Élu en mai dernier, Bagayoko, d’origine malienne, fait l’objet depuis son investiture d’une campagne de haine qui a atteint le grand public lorsqu’il a été comparé à « la famille des grands singes » et à un « mâle dominant » lors d’émissions de CNews. Le 29 mars, il a lancé sur Instagram un appel à un « grand rassemblement citoyen » contre le racisme et toutes les formes de discrimination. Le parquet de Paris a ouvert, le lendemain, une enquête pour « injure publique en raison de l’origine, l’ethnie, la nation, la race ou la religion », le préfet s’étant constitué partie civile sur demande du Premier ministre Sébastien Lecornu.
| Prévision d’affluence |
|---|
| 10 000 à 20 000 personnes attendues |
À 14 h, la foule, estimée entre plusieurs milliers et les 20 000 attendus, a entendu Jean‑Luc Mélenchon, Mathilde Panot, Sophia Chikirou, l’écologiste Marine Tondelier et une délégation socialiste. Le maire a rappelé :
« La cause que nous défendons est au‑dessus des divergences ; il s’agit d’un combat contre le racisme, l’antisémitisme et l’islamophobie. »
L’absence de la ministre déléguée à la lutte contre les discriminations, Aurore Bergé, a été soulignée par le maire, qui a toutefois remercié la ministre pour son soutien téléphonique. Le ministre de l’Intérieur, Laurent Nuñez, a qualifié les propos de CNews « ignobles » et « absolument inacceptables », tandis que la chaîne a fermement contesté la présence de propos racistes, affirmant que les déclarations avaient été « délibérément déformées ».

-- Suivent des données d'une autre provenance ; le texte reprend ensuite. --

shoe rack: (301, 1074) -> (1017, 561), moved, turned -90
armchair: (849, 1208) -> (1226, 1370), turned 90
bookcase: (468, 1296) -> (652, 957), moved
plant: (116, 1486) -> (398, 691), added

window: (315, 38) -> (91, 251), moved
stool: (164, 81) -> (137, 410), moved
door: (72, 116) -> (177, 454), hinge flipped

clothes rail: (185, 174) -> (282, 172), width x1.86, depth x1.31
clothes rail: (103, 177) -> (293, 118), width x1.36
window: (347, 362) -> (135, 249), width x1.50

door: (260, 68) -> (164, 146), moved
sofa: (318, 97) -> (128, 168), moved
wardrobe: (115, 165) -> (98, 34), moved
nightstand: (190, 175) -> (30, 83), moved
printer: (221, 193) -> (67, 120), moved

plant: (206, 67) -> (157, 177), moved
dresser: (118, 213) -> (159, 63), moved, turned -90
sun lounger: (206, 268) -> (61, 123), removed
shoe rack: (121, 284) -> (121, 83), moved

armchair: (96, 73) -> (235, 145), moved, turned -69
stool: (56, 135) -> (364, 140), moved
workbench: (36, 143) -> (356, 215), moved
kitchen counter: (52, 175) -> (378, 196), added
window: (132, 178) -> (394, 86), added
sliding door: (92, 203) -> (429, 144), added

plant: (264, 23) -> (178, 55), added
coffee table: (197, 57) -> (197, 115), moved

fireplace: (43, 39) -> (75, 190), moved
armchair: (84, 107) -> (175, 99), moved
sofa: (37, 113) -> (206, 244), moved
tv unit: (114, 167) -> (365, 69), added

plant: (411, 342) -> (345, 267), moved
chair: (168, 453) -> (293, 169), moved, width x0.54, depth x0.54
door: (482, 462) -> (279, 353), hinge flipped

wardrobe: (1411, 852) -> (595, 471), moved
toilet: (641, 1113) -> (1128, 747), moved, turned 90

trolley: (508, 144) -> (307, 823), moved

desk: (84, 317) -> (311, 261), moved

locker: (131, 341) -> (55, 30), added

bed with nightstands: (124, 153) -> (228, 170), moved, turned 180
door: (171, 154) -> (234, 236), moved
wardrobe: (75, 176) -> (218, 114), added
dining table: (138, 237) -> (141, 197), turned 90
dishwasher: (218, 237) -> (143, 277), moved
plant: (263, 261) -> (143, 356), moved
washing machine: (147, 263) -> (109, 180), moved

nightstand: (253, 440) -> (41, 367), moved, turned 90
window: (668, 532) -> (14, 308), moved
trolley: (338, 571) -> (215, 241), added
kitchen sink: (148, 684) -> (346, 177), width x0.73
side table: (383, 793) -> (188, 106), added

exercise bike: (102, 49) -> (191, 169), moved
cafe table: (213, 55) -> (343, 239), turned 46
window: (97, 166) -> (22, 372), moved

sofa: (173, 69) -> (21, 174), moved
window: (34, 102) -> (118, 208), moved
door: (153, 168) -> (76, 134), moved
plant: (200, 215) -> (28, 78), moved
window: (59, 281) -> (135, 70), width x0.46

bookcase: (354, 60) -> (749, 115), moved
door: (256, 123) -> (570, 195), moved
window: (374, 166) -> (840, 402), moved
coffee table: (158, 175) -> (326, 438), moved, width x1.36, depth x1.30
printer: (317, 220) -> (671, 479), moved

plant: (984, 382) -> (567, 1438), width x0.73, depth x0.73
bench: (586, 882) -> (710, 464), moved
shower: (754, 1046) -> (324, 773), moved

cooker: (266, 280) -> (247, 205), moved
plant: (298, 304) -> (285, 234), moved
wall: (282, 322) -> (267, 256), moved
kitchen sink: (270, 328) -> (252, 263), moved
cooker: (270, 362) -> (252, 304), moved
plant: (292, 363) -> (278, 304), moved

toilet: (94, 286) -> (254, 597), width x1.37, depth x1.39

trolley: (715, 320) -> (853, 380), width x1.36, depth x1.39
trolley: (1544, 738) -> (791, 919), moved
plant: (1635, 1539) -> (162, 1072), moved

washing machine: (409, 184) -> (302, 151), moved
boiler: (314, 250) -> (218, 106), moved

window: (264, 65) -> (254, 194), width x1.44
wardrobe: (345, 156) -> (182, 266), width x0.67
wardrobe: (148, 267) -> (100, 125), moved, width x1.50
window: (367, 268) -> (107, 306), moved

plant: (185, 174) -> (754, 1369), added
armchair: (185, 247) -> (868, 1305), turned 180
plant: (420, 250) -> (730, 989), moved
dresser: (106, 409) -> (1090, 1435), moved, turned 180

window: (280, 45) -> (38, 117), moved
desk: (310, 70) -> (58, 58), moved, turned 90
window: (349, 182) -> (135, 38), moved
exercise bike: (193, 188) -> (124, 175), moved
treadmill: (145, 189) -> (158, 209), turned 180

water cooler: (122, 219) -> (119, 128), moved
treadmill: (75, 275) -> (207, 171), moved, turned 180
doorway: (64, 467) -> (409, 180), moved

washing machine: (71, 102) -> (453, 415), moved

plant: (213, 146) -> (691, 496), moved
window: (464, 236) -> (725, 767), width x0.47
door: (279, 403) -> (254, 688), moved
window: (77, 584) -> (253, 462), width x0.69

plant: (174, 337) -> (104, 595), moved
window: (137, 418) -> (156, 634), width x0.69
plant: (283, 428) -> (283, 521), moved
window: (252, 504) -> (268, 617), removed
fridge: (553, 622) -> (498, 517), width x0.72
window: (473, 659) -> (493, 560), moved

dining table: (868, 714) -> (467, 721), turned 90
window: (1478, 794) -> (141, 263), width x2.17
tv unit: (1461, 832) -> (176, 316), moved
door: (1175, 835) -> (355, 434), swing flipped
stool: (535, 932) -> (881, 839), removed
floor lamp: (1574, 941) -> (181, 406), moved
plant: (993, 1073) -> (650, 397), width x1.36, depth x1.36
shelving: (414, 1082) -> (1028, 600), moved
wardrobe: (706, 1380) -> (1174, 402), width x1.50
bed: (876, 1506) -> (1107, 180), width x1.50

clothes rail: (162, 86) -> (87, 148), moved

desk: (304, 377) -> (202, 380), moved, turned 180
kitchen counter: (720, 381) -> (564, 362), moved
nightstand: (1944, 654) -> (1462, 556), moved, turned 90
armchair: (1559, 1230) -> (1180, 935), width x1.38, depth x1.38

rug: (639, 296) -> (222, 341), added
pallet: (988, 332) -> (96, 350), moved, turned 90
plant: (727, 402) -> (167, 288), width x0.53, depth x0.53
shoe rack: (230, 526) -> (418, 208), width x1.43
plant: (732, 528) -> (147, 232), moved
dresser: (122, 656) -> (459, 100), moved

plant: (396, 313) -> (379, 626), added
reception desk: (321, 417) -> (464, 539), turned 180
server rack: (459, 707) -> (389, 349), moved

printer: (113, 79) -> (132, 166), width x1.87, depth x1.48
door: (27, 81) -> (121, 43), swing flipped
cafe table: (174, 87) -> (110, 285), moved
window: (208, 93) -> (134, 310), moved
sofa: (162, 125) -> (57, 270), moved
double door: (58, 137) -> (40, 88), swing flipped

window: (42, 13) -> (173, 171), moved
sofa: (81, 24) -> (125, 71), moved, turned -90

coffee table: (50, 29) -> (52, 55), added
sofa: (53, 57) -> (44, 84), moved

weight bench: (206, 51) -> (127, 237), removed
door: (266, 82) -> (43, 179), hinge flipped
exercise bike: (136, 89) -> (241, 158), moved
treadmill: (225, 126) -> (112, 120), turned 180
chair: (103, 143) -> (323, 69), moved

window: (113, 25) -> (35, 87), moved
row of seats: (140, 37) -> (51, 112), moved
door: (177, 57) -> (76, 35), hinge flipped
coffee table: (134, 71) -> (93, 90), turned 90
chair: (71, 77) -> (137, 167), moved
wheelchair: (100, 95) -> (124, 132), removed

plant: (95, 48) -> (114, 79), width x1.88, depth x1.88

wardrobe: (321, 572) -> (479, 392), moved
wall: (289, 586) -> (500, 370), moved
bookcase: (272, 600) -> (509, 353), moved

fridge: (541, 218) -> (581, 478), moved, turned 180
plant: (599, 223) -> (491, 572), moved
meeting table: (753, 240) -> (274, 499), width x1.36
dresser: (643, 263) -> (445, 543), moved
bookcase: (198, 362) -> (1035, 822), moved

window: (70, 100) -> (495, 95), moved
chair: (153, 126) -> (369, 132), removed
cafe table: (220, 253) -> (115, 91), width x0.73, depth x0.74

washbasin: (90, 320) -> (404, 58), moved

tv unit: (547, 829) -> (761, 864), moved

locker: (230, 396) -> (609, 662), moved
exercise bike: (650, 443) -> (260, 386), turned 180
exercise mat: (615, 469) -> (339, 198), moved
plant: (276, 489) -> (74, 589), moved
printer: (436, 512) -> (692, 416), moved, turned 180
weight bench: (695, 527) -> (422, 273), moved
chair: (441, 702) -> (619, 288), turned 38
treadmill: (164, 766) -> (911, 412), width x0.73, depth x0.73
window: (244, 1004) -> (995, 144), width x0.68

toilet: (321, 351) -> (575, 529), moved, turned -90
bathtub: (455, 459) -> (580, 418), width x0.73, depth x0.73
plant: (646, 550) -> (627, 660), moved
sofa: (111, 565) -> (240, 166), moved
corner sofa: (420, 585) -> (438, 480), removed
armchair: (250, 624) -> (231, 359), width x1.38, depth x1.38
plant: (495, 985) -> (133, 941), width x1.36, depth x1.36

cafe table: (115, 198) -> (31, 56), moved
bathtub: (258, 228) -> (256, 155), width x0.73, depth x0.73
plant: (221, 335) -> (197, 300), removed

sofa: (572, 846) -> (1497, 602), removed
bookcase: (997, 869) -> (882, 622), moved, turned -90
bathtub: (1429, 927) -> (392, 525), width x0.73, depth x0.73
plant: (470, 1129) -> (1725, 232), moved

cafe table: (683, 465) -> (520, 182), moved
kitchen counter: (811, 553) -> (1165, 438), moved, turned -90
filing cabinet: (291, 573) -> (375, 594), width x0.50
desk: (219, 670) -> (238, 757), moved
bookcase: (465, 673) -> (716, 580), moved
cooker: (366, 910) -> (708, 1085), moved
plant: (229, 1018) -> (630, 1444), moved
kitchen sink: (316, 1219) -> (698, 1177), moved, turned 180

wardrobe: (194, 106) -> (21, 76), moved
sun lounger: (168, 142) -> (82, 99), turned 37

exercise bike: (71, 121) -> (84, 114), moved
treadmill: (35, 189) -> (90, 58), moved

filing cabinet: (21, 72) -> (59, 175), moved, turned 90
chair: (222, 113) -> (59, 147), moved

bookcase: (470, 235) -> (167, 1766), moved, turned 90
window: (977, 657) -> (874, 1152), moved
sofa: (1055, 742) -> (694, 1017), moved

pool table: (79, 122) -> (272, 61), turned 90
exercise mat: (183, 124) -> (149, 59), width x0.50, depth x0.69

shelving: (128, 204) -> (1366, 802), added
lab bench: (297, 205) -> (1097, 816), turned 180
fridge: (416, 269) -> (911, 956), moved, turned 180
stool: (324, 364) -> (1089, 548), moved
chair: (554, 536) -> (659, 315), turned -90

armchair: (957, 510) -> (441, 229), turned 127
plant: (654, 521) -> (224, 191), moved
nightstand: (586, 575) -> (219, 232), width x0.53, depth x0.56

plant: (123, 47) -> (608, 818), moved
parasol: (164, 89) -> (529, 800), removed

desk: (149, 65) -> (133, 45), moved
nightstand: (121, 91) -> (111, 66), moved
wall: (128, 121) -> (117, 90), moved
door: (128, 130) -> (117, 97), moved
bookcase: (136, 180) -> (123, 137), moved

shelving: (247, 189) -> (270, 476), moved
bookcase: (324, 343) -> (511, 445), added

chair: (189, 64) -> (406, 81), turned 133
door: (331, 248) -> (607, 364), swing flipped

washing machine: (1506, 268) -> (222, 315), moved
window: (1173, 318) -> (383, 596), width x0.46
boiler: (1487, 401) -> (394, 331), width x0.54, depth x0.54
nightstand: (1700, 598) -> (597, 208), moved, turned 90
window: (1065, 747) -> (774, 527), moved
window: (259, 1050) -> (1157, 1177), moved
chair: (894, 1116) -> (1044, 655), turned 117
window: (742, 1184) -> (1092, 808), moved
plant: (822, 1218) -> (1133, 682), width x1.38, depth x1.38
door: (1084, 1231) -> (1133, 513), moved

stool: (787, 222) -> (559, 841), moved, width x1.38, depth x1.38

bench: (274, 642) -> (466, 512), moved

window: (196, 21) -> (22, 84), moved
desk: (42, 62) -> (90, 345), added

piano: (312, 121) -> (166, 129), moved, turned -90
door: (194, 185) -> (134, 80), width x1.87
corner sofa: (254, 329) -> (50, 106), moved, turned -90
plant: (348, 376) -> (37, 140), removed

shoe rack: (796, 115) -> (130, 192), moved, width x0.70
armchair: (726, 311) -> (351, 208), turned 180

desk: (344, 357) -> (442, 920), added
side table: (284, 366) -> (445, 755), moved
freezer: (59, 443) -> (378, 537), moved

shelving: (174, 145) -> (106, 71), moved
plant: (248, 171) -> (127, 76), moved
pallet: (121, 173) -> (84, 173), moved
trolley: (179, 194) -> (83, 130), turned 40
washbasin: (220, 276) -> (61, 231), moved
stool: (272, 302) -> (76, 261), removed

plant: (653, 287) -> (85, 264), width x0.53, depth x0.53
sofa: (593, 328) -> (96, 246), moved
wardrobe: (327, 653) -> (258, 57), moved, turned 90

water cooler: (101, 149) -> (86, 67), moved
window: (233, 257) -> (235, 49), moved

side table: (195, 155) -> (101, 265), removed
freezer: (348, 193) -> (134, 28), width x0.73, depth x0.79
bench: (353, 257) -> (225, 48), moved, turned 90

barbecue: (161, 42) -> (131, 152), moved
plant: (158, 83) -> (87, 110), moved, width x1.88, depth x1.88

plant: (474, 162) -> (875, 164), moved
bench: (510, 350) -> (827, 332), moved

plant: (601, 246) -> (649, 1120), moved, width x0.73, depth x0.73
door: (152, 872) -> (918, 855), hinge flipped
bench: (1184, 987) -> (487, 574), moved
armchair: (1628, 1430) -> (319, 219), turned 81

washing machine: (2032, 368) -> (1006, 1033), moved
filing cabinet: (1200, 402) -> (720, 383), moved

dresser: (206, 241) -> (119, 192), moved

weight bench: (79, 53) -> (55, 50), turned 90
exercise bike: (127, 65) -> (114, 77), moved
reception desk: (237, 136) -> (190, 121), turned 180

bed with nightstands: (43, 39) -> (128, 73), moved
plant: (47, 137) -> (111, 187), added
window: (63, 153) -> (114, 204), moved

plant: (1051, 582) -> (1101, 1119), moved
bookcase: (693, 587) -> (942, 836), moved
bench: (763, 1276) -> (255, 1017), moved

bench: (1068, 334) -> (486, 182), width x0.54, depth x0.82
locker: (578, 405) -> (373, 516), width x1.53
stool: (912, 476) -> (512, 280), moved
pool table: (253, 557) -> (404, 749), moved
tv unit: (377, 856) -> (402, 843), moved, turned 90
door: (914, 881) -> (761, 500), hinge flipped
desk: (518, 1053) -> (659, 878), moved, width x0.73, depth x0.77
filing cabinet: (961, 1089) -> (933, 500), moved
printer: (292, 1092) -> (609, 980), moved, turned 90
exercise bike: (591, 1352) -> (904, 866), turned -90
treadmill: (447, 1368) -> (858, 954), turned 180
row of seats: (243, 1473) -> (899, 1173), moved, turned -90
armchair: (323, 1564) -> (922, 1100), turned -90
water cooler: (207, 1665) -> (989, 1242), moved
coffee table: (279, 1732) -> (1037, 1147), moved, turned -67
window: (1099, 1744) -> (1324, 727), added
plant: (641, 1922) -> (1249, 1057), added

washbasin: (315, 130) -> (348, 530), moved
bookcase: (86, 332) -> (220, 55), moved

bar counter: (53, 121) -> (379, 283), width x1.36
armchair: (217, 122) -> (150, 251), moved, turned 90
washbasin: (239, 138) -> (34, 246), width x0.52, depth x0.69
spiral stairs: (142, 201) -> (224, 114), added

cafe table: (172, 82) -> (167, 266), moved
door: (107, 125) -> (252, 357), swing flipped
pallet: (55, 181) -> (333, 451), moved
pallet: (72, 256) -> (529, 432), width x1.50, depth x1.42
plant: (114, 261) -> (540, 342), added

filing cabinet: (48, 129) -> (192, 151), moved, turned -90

Le rassemblement a également vu des interventions de jeunes militants, appelant le président Emmanuel Macron à rompre le « silence » sur ces violences. Au terme de la manifestation, Bagayoko a renouvelé sa demande de fermeture de CNews, tandis que l’enquête judiciaire poursuit son cours.
Ce jour marque ainsi un premier grand test de légitimité pour le nouveau maire et un rappel puissant que la lutte contre les discriminations reste au cœur du débat public en France.